Shabbat Shalom, and may we merit to not only fulfill God’s Mitzvot, but to do them well, not be concerned with the minimum, but rather to perform them so that they will with inspire and suffuse us with the spirit of serving HaShem.

 

(1) See the essay for Parshat VaEtchanan, 5764 at http://www.kmsynagogue.org/Nachamu.htm

(2) Such a question presumes what I typically refer to as the “Law of Conservation of Pesukim (verses)”, i.e., each verse, and for that matter, even word and letter, of the Tora must somehow be uniquely accounted for, beyond simply insisting that the apparent redundancy is intended for special emphasis, rather than in order to expand the range or scope of ideas being presented by the Tora. This premise is accepted by the majority of commentators, but not by all, the latter group insisting that the Tora contains language that is a reproduction of how human beings converse with one another. Just as people will repeat themselves in order to draw special attention to a point, the Tora is doing the same.

(3) The only visible punctuation found in the hand-written Sefer Tora is the spaces that separate sections of text from one another. When a series of verses is sectioned off from what comes before and after, by a space of at least nine letters, it is appropriate to consider such a section in terms of itself as well as with respect to what is written just before it begins, and just after it concludes. In printed Chumashim, these spaces are indicated by either the letter “Samech”, the first letter of the word “Setuma” (closed), representing an empty space which is large enough that it ordinarily could contain nine letters, in the MIDDLE of one of the Tora’s columns, or a “Peh”, standing for “Petucha” (open), and correlating to an empty space of at least nine letters from the last word on the line until the end of the column, with the next word starting at the beginning of the next line below.

(4) See the essay referenced in fn. 1 for an in-depth development of these two interpretations of 6:18.

(5) Mishna Zevachim 14:4-8 discusses the various places that the Mishkan and Mikdashot were located and the practices with respect to sacrifices that were appropriate for each location. Yerushalayim is never explicitly mentioned by God as the ultimate setting for the Mikdash until Divrei HaYamim I 21:18.

(6) Yosef Schechter, Otzar HaTalmud, Devir, Yerushalayim, 1990, p. 68. “…When there are topics in the Tora where a single intent is common to all of them, and regarding one of them, a specific Halacha is stated, this instance becomes a model for the others, all of the others are derived from that one Halacha…”

(7) For examples, see ArtScroll Siddur, p. 50.

(8) Schechter, p. 194. “…The specific case that follows the general formulation, defines the general formulation in line with the characteristics of the specific case...”

(9) For examples of Kellal U’Perat, see ArtScroll Siddur, p. 50.

(10) See the examples from Bava Metzia 16b and 108a discussed in the essay cited in fn. 1.

(11) See RaMBaN on Devarim 22:6.

(12) The Siphre is one of the collections in the earliest form of the Oral Tradition known as Midrash Halacha.

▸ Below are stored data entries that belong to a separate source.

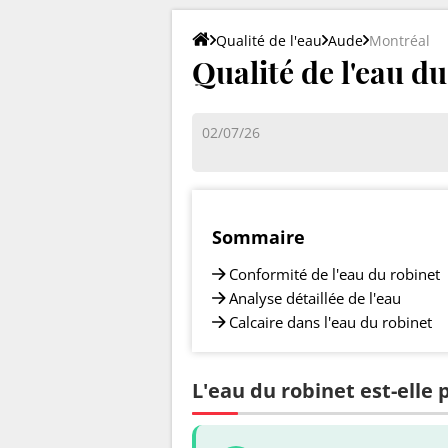
Qualité de l'eau
Aude
Montréal
Qualité de l'eau d
02/07/26
Sommaire
Conformité de l'eau du robinet
Analyse détaillée de l'eau
Calcaire dans l'eau du robinet
L'eau du robinet est-elle 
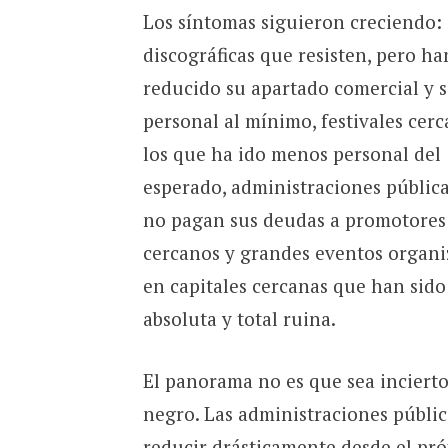
Los síntomas siguieron creciendo:
discográficas que resisten, pero ha
reducido su apartado comercial y 
personal al mínimo, festivales cerc
los que ha ido menos personal del
esperado, administraciones públic
no pagan sus deudas a promotores
cercanos y grandes eventos organ
en capitales cercanas que han sid
absoluta y total ruina.
El panorama no es que sea incierto
negro. Las administraciones públic
reducir drásticamente desde el pró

In these compendiums, interpretations of the verses of the Written Tradition are arranged according to the books and verses of the Five Books of Moshe, the Siphre including material on BaMidbar and Devarim. In the Mishna, R. Yehuda HaNasi took essentially the same material, and organized it topically, dividing it up into Shisha Sedarim (Six Orders) which are subdivided into Masechtot (Tractates).

(13) On a technical level, MaLBIM notes that just as R. Yishmael cites a proof text from Mishlei, R. Akiva can also invoke a textual precedent for his view, i.e., Devarim 6:18, “And you will do what is JUST and good in the Eyes of GOD”, the primary position of “just” suggesting that this is what is to be most associated with the Divine.

(14) While RAV and RaMBaM interpret the word as referring to the individual carrying out the act, GRA and Meiri understand that reference is being made to the Maker, HaShem.

(15) Shulchan Aruch, Orach Chayim 222:2.